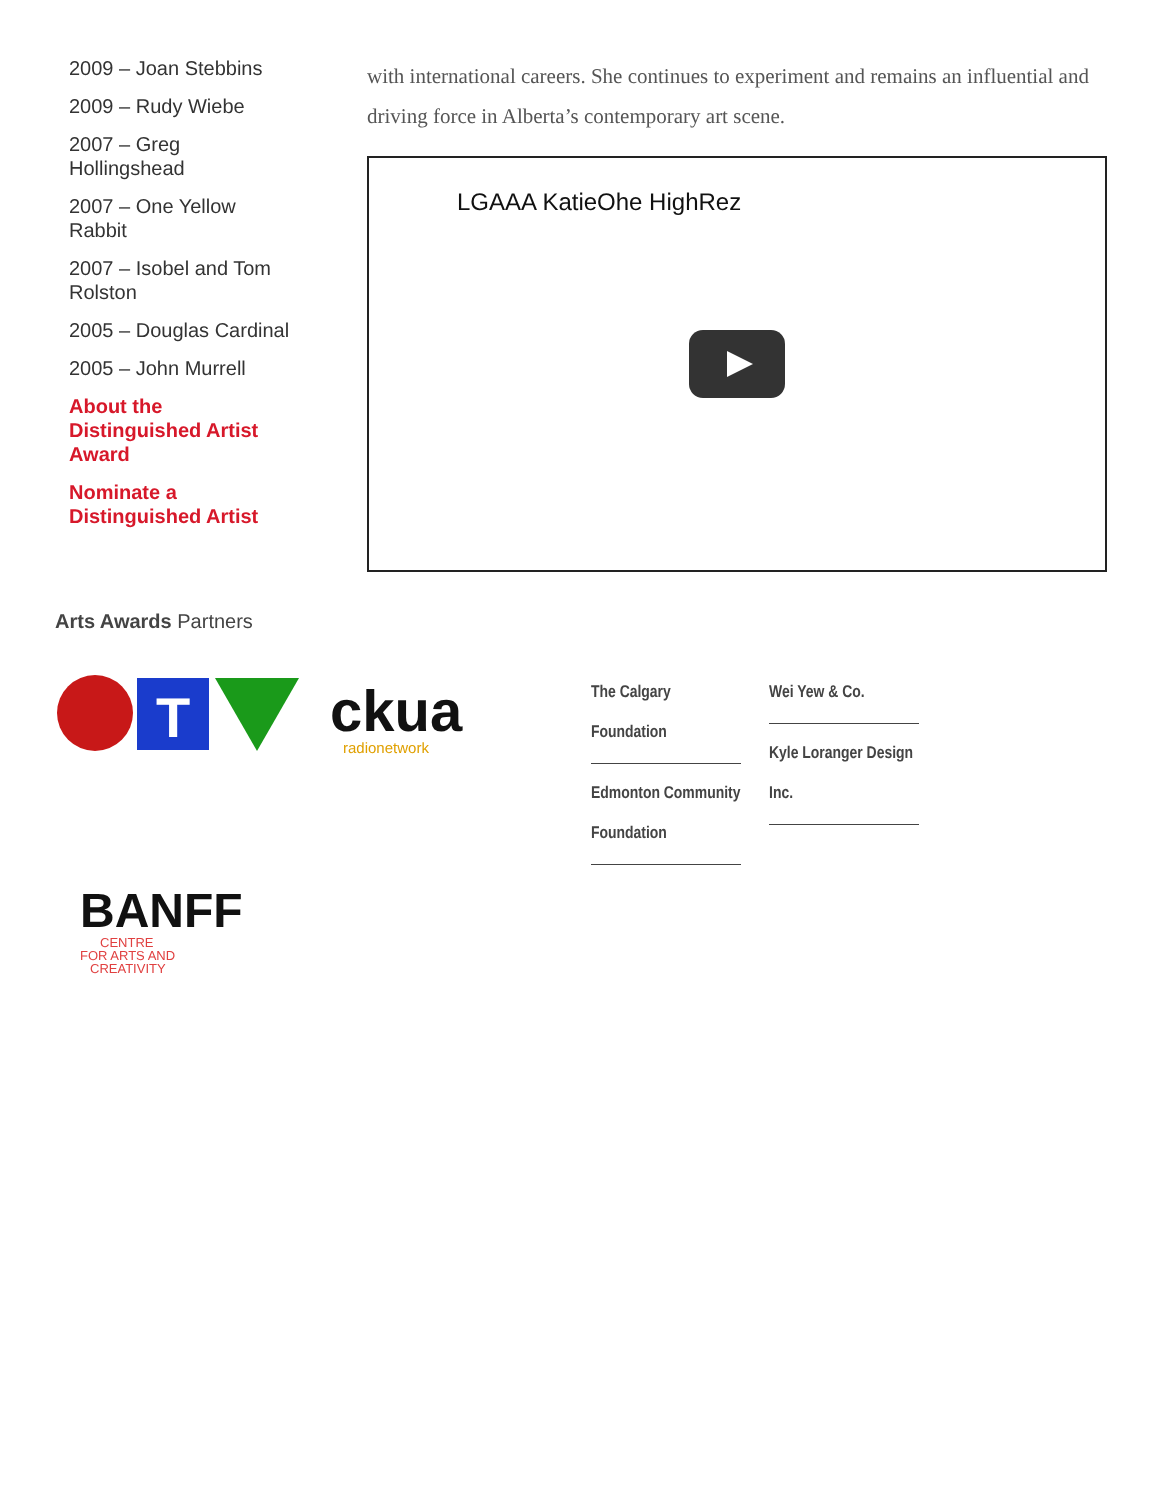2009 – Joan Stebbins
2009 – Rudy Wiebe
2007 – Greg Hollingshead
2007 – One Yellow Rabbit
2007 – Isobel and Tom Rolston
2005 – Douglas Cardinal
2005 – John Murrell
About the Distinguished Artist Award
Nominate a Distinguished Artist
with international careers. She continues to experiment and remains an influential and driving force in Alberta’s contemporary art scene.
LGAAA KatieOhe HighRez
Arts Awards Partners
T
ckua
radionetwork
BANFF
CENTRE
FOR ARTS AND
CREATIVITY
The Calgary
Foundation
Edmonton Community
Foundation
Wei Yew & Co.
Kyle Loranger Design
Inc.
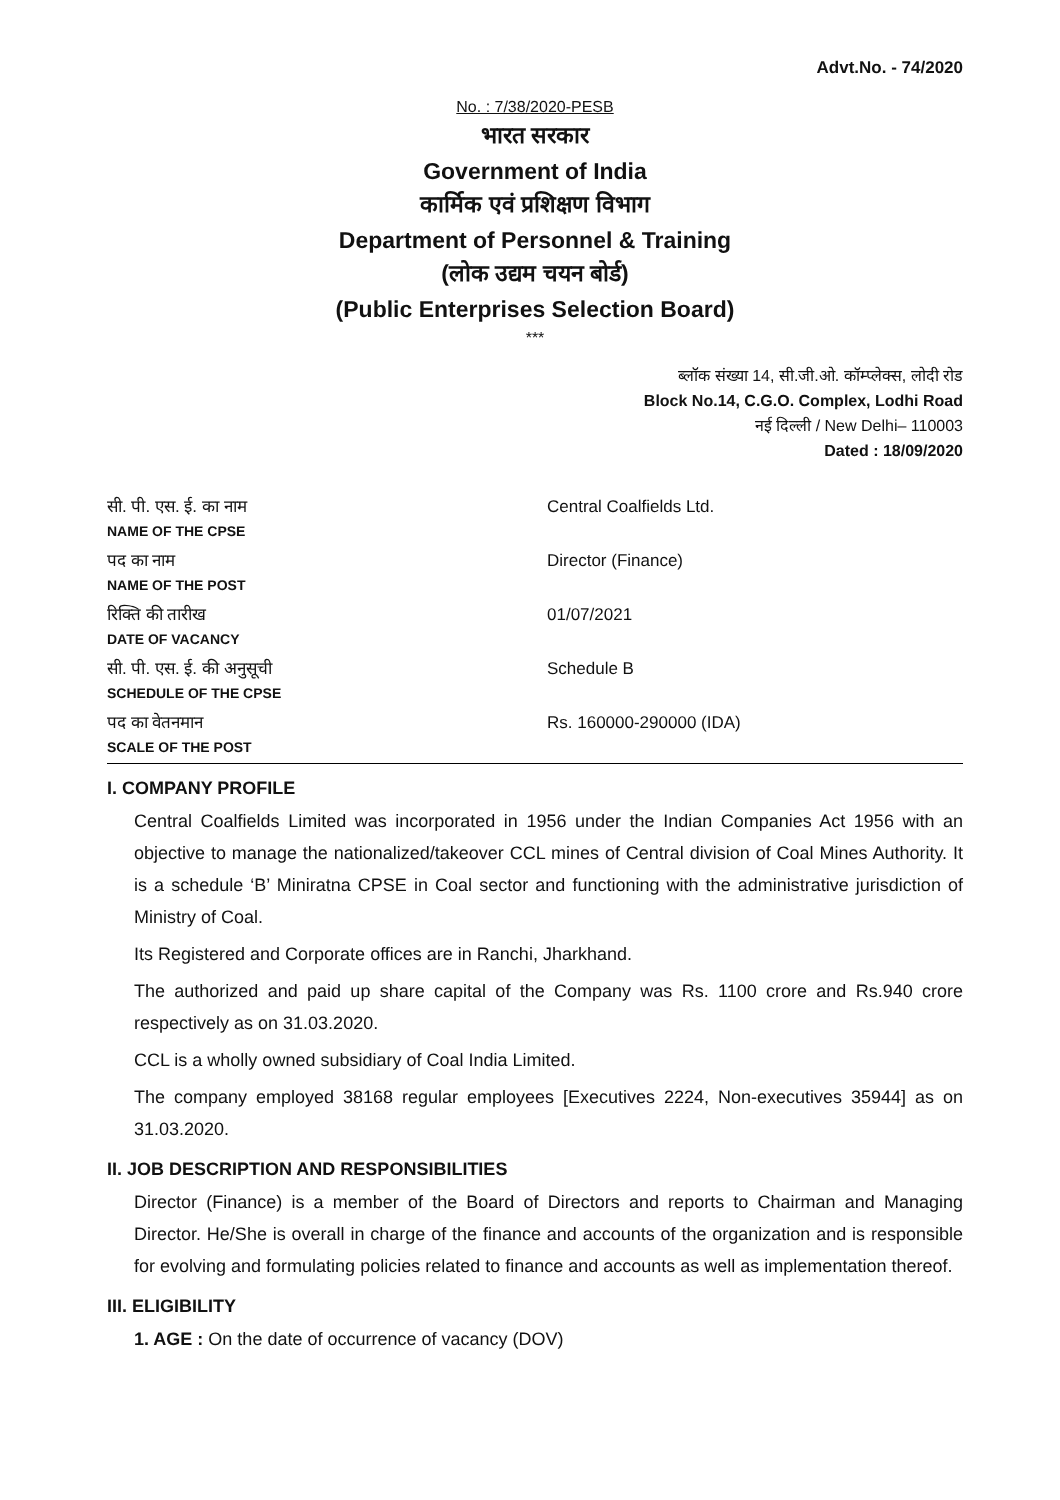Advt.No. - 74/2020
No. : 7/38/2020-PESB
भारत सरकार
Government of India
कार्मिक एवं प्रशिक्षण विभाग
Department of Personnel & Training
(लोक उद्यम चयन बोर्ड)
(Public Enterprises Selection Board)
***
ब्लॉक संख्या 14, सी.जी.ओ. कॉम्प्लेक्स, लोदी रोड
Block No.14, C.G.O. Complex, Lodhi Road
नई दिल्ली / New Delhi– 110003
Dated : 18/09/2020
| सी. पी. एस. ई. का नाम NAME OF THE CPSE | Central Coalfields Ltd. |
| पद का नाम NAME OF THE POST | Director (Finance) |
| रिक्ति की तारीख DATE OF VACANCY | 01/07/2021 |
| सी. पी. एस. ई. की अनुसूची SCHEDULE OF THE CPSE | Schedule B |
| पद का वेतनमान SCALE OF THE POST | Rs. 160000-290000 (IDA) |
I. COMPANY PROFILE
Central Coalfields Limited was incorporated in 1956 under the Indian Companies Act 1956 with an objective to manage the nationalized/takeover CCL mines of Central division of Coal Mines Authority. It is a schedule ‘B’ Miniratna CPSE in Coal sector and functioning with the administrative jurisdiction of Ministry of Coal.
Its Registered and Corporate offices are in Ranchi, Jharkhand.
The authorized and paid up share capital of the Company was Rs. 1100 crore and Rs.940 crore respectively as on 31.03.2020.
CCL is a wholly owned subsidiary of Coal India Limited.
The company employed 38168 regular employees [Executives 2224, Non-executives 35944] as on 31.03.2020.
II. JOB DESCRIPTION AND RESPONSIBILITIES
Director (Finance) is a member of the Board of Directors and reports to Chairman and Managing Director. He/She is overall in charge of the finance and accounts of the organization and is responsible for evolving and formulating policies related to finance and accounts as well as implementation thereof.
III. ELIGIBILITY
1. AGE : On the date of occurrence of vacancy (DOV)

==*==

Exercise: Reproduce every entry word for word, but omit the pictures.

Response area:
2009 – Joan Stebbins
2009 – Rudy Wiebe
2007 – Greg Hollingshead
2007 – One Yellow Rabbit
2007 – Isobel and Tom Rolston
2005 – Douglas Cardinal
2005 – John Murrell
About the Distinguished Artist Award
Nominate a Distinguished Artist
with international careers. She continues to experiment and remains an influential and driving force in Alberta’s contemporary art scene.
LGAAA KatieOhe HighRez
Arts Awards Partners
T
ckua
radionetwork
BANFF
CENTRE
FOR ARTS AND
CREATIVITY
The Calgary
Foundation
Edmonton Community
Foundation
Wei Yew & Co.
Kyle Loranger Design
Inc.
Advt.No. - 74/2020
No. : 7/38/2020-PESB
भारत सरकार
Government of India
कार्मिक एवं प्रशिक्षण विभाग
Department of Personnel & Training
(लोक उद्यम चयन बोर्ड)
(Public Enterprises Selection Board)
***
ब्लॉक संख्या 14, सी.जी.ओ. कॉम्प्लेक्स, लोदी रोड
Block No.14, C.G.O. Complex, Lodhi Road
नई दिल्ली / New Delhi– 110003
Dated : 18/09/2020
| सी. पी. एस. ई. का नाम NAME OF THE CPSE | Central Coalfields Ltd. |
| पद का नाम NAME OF THE POST | Director (Finance) |
| रिक्ति की तारीख DATE OF VACANCY | 01/07/2021 |
| सी. पी. एस. ई. की अनुसूची SCHEDULE OF THE CPSE | Schedule B |
| पद का वेतनमान SCALE OF THE POST | Rs. 160000-290000 (IDA) |
I. COMPANY PROFILE
Central Coalfields Limited was incorporated in 1956 under the Indian Companies Act 1956 with an objective to manage the nationalized/takeover CCL mines of Central division of Coal Mines Authority. It is a schedule ‘B’ Miniratna CPSE in Coal sector and functioning with the administrative jurisdiction of Ministry of Coal.
Its Registered and Corporate offices are in Ranchi, Jharkhand.
The authorized and paid up share capital of the Company was Rs. 1100 crore and Rs.940 crore respectively as on 31.03.2020.
CCL is a wholly owned subsidiary of Coal India Limited.
The company employed 38168 regular employees [Executives 2224, Non-executives 35944] as on 31.03.2020.
II. JOB DESCRIPTION AND RESPONSIBILITIES
Director (Finance) is a member of the Board of Directors and reports to Chairman and Managing Director. He/She is overall in charge of the finance and accounts of the organization and is responsible for evolving and formulating policies related to finance and accounts as well as implementation thereof.
III. ELIGIBILITY
1. AGE : On the date of occurrence of vacancy (DOV)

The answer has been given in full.